Start of Material provided
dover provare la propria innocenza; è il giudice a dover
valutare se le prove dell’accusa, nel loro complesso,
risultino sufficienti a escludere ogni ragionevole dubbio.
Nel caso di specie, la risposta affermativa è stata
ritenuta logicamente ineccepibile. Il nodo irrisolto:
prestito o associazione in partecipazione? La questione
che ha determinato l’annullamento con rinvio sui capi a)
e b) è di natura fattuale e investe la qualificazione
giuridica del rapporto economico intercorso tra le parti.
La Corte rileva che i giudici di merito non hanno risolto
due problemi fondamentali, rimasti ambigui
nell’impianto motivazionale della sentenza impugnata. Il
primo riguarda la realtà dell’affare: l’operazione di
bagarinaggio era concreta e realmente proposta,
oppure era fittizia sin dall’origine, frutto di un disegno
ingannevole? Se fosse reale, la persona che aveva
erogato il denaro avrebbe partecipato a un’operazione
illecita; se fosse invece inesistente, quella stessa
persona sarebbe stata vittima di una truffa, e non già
End of Material provided
Start of Material provided
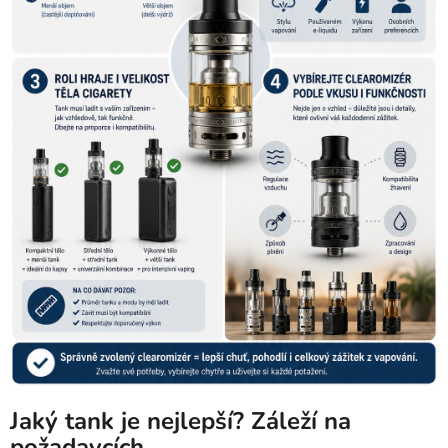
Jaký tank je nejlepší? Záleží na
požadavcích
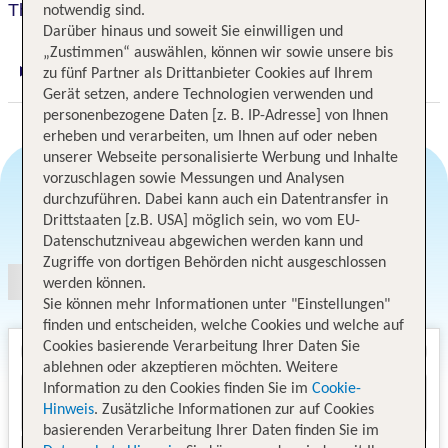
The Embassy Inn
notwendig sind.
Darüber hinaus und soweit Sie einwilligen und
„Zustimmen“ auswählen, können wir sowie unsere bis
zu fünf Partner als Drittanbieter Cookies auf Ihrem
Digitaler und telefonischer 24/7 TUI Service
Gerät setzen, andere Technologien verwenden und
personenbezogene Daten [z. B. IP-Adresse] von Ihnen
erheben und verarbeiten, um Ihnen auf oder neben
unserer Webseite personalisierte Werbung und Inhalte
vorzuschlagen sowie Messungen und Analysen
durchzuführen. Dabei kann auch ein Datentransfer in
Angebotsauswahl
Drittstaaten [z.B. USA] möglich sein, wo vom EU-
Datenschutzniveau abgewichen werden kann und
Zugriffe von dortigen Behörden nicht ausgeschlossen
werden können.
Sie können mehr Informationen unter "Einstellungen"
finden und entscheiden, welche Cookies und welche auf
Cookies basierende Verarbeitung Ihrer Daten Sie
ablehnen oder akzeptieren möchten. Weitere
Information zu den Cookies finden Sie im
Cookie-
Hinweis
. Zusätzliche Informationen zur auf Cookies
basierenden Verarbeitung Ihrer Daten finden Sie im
End of Material provided
→ Work request: Repeat, word for word, the lines above between the line holding "Datenschutzniveau abgewichen werden kann und" and the line holding "basierenden Verarbeitung Ihrer", inclusive; omit everything else.

→ Exercise response:
Datenschutzniveau abgewichen werden kann und
Zugriffe von dortigen Behörden nicht ausgeschlossen
werden können.
Sie können mehr Informationen unter "Einstellungen"
finden und entscheiden, welche Cookies und welche auf
Cookies basierende Verarbeitung Ihrer Daten Sie
ablehnen oder akzeptieren möchten. Weitere
Information zu den Cookies finden Sie im
Cookie-
Hinweis
. Zusätzliche Informationen zur auf Cookies
basierenden Verarbeitung Ihrer Daten finden Sie im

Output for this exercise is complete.